Milano rende omaggio ai caduti musulmani alleati: prima commemorazione al Cimitero di Trenno
Un evento storico per la memoria condivisa e il dialogo interreligioso Milano – Domenica 15 giugno, alle ore 10:30, si terrà per la prima volta a Milano una commemorazione ufficiale in onore dei soldati alleati di fede musulmana caduti durante la Seconda Guerra Mondiale. La cerimonia si svolgerà presso il Cimitero Militare di Trenno, luogo […]
Un evento storico per la memoria condivisa e il dialogo interreligioso
Milano – Domenica 15 giugno, alle ore 10:30, si terrà per la prima volta a Milano una commemorazione ufficiale in onore dei soldati alleati di fede musulmana caduti durante la Seconda Guerra Mondiale. La cerimonia si svolgerà presso il Cimitero Militare di Trenno, luogo simbolico che accoglie le spoglie di militari provenienti da ogni parte del mondo.
Un’iniziativa firmata Marco Baratto con il sostegno della Royal British Legion
L’evento è promosso dal Dott. Marco Baratto, attivo da anni nel campo della memoria militare e membro della Royal British Legion, storica organizzazione britannica che da oltre un secolo assiste veterani e famiglie delle forze armate del Regno Unito. L’iniziativa milanese nasce come naturale estensione del lavoro svolto da Baratto in altre località italiane per valorizzare il ruolo dei soldati stranieri e spesso dimenticati che combatterono per la libertà in Europa.

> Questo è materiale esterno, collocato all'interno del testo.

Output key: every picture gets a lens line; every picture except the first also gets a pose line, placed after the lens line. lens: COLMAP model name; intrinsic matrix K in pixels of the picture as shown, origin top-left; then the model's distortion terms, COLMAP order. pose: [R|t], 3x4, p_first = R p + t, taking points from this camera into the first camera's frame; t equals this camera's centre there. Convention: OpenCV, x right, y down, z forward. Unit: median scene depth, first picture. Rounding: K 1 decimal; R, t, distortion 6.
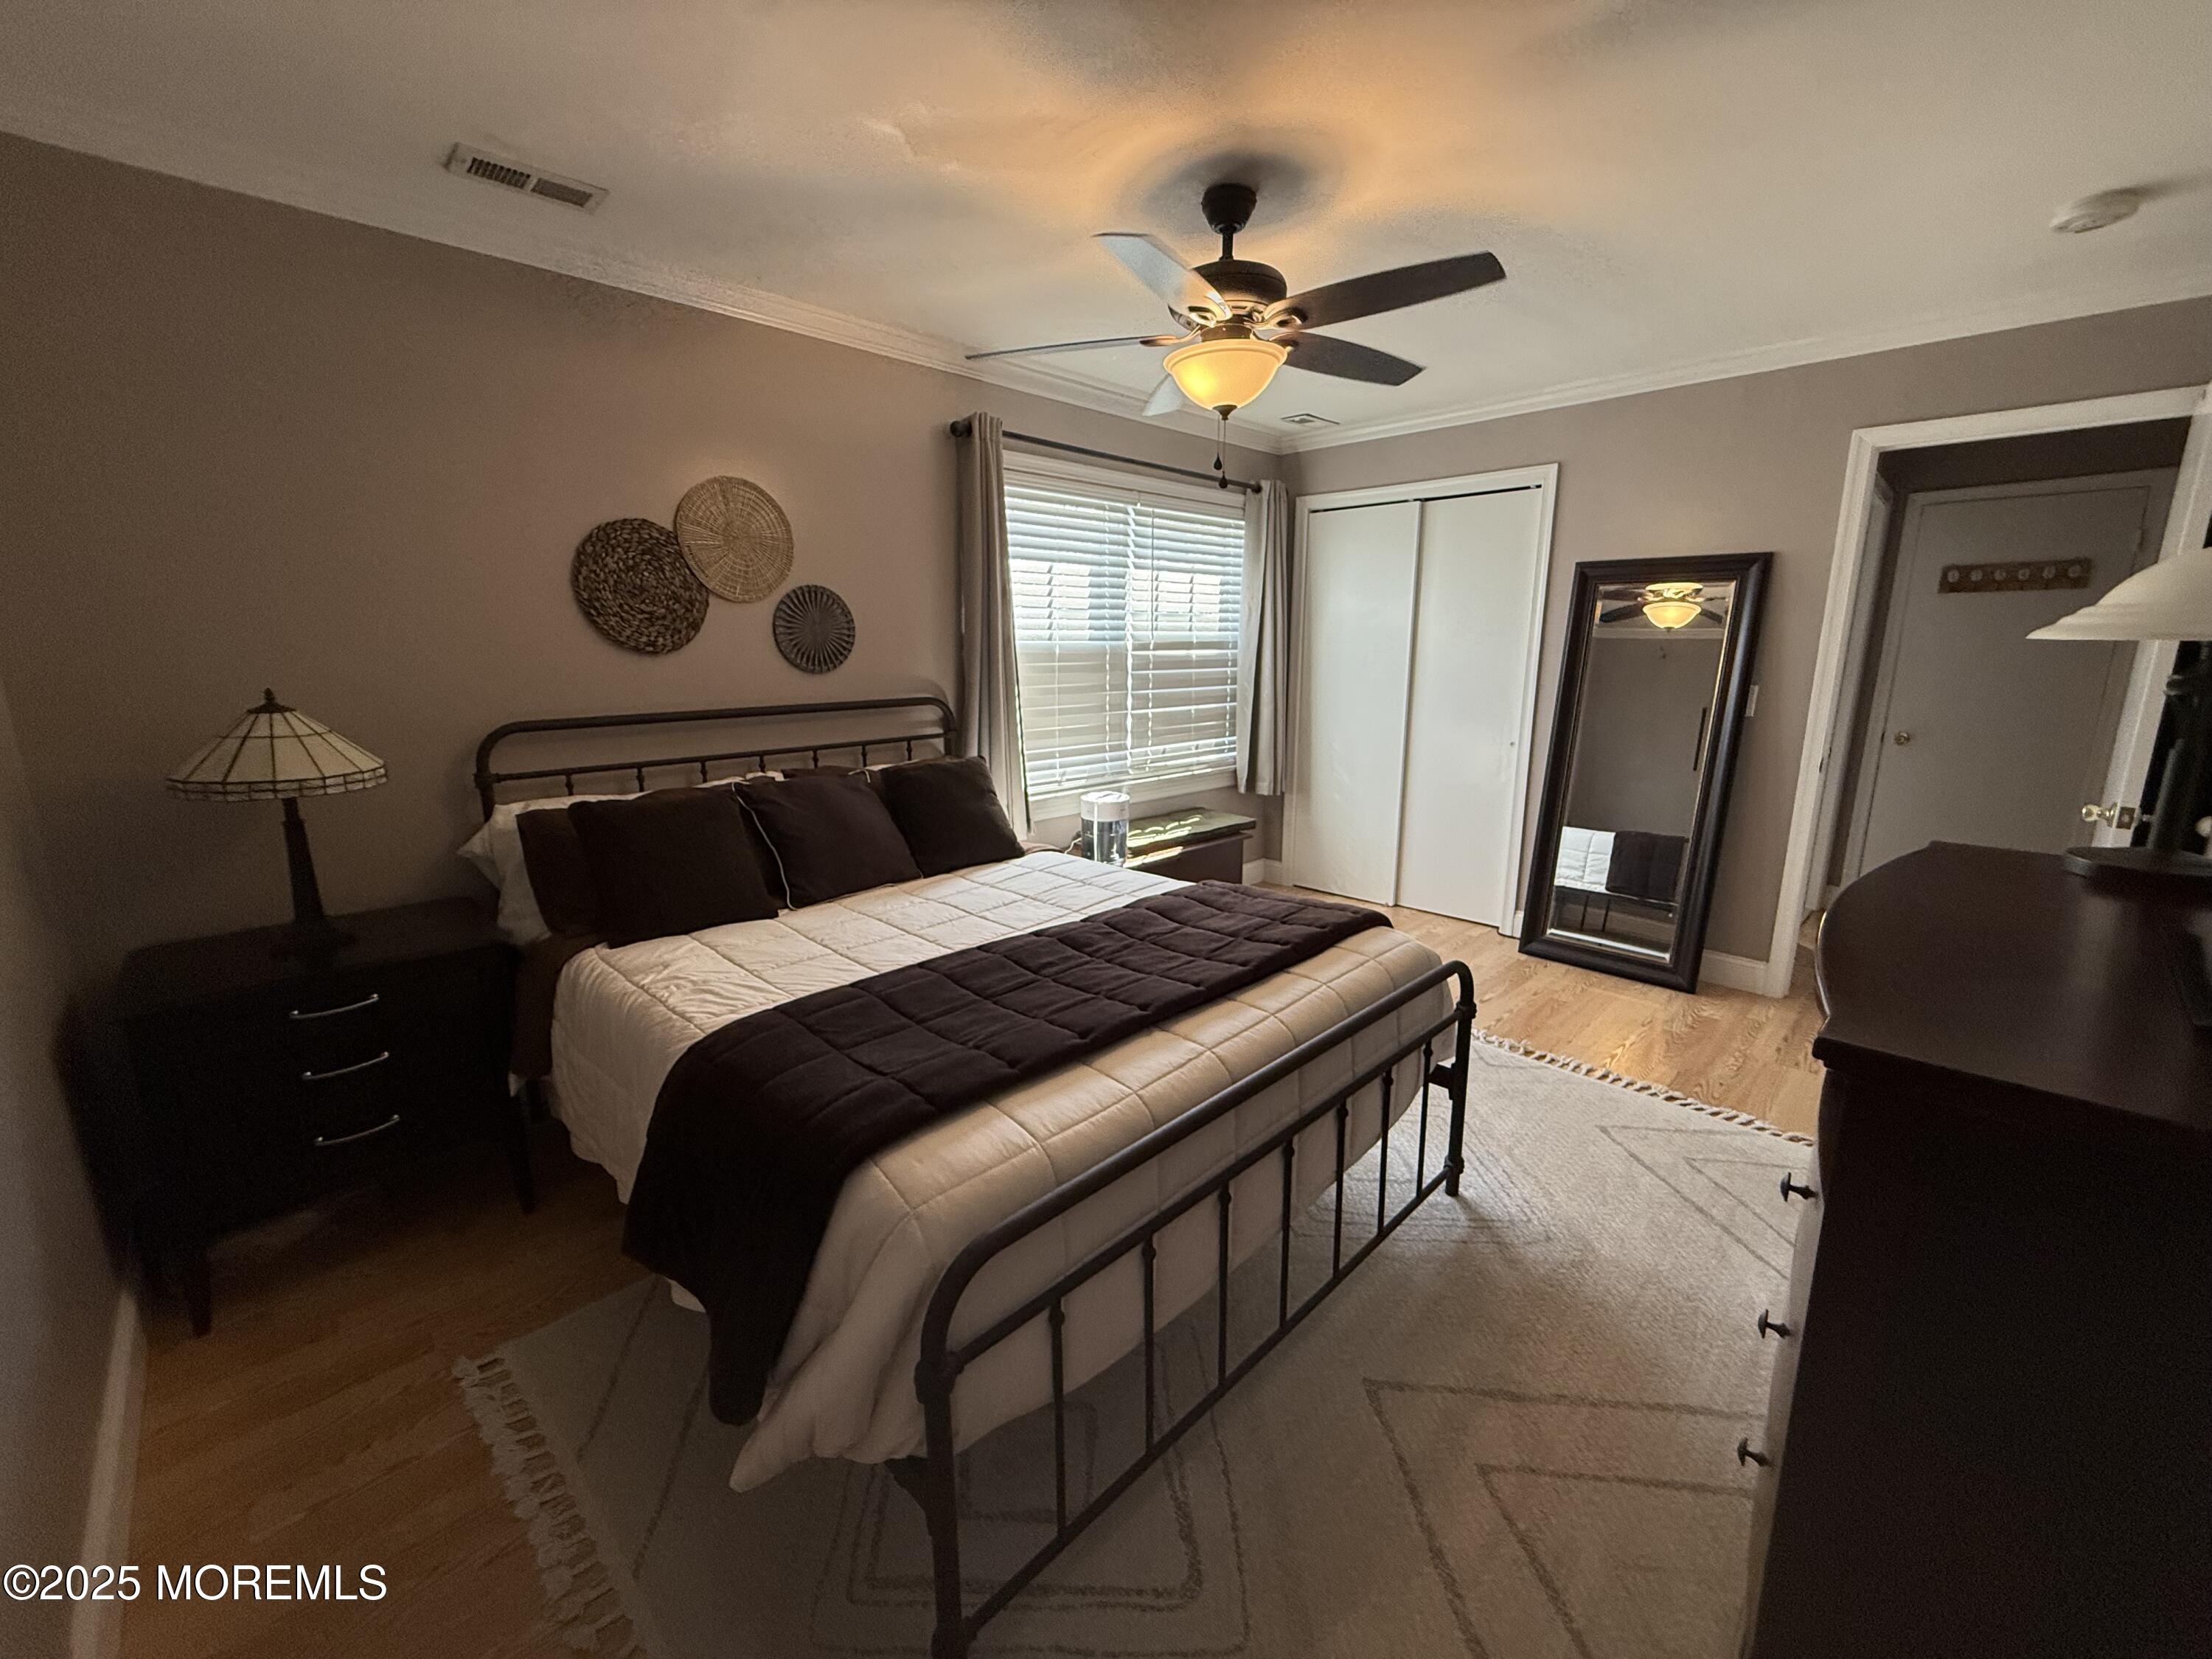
lens RADIAL K [[881.1, 0, 1109.0], [0, 881.1, 833.5], [0, 0, 1]] dist [-0.000314, 0.000008]
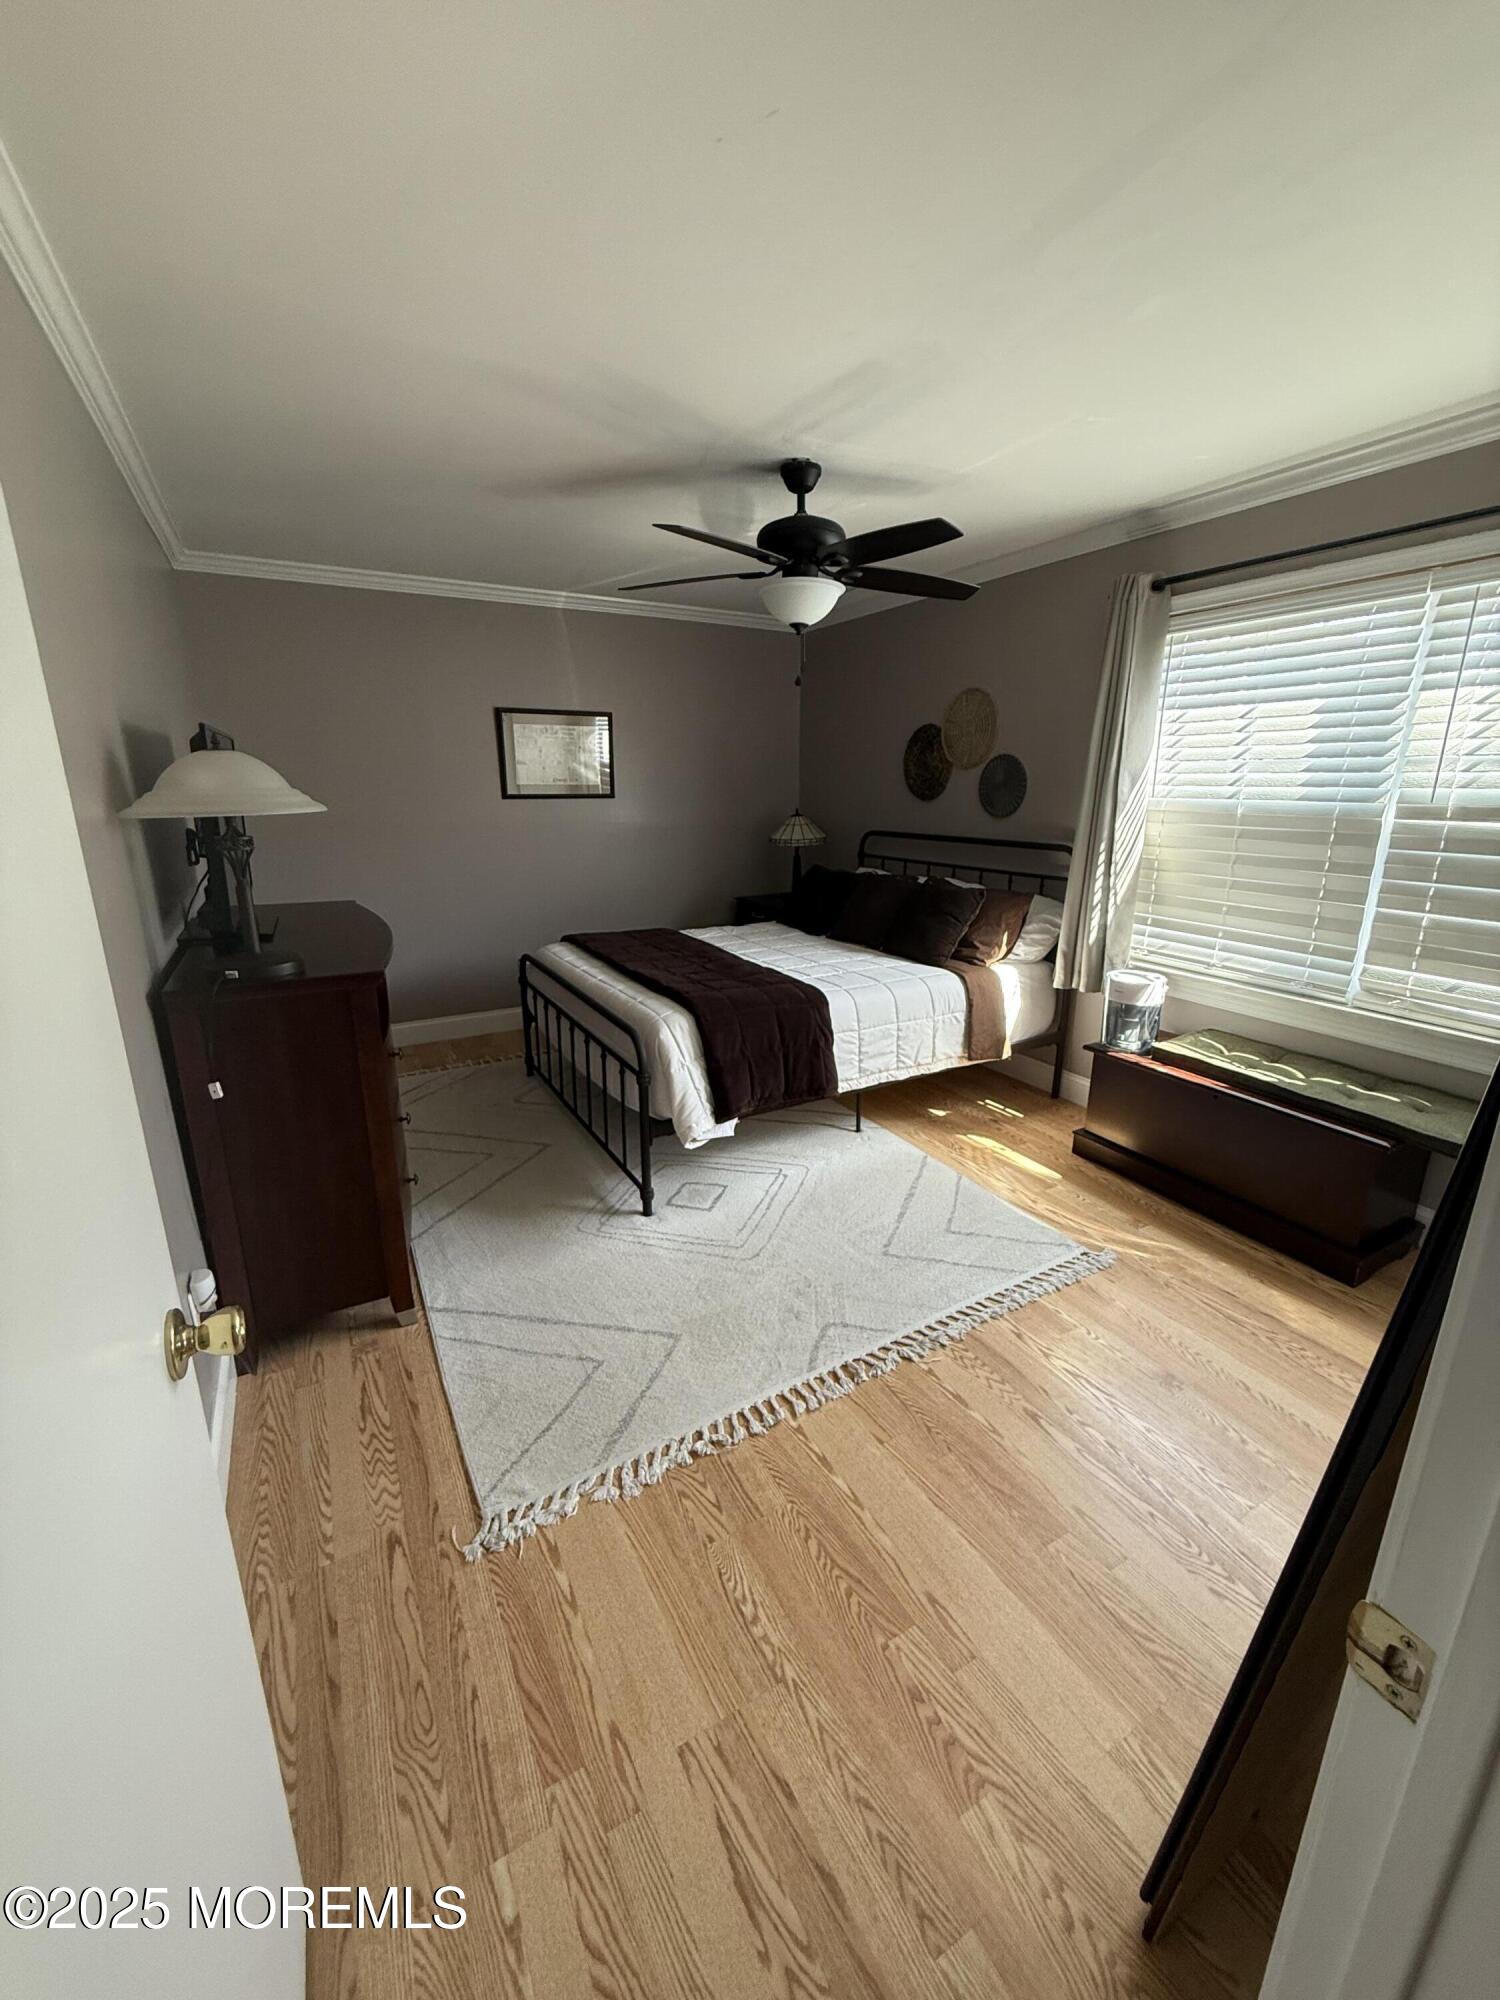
lens RADIAL K [[796.6, 0, 745.9], [0, 796.6, 1006.7], [0, 0, 1]] dist [-0.000314, 0.000008]
pose [[-0.274808, 0.264527, -0.924395, 0.801736], [-0.204822, 0.923237, 0.325086, -0.181868], [0.939430, 0.278673, -0.199531, 0.744822]]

Il contributo dei soldati musulmani: una storia da riscoprire
Questa commemorazione pone l’accento su un tema poco noto al grande pubblico: il contributo fondamentale dei militari musulmani all’interno degli eserciti alleati. Provenienti da diversi Paesi dell’ex Impero britannico e da altre nazioni coinvolte nel conflitto, questi uomini hanno combattuto con coraggio e sacrificio per la liberazione del continente europeo.
Presenze istituzionali e preghiera interreligiosa per la pace
Alla cerimonia prenderanno parte i rappresentanti dei Consolati del Marocco e della Bosnia-Erzegovina, con la possibile partecipazione di ulteriori autorità diplomatiche. Il programma prevede, oltre ai saluti istituzionali, un momento di preghiera islamica guidato dall’Imam Youssef Zahair, in memoria dei caduti. Un gesto che unisce spiritualità e rispetto in un contesto di convivenza pacifica tra culture.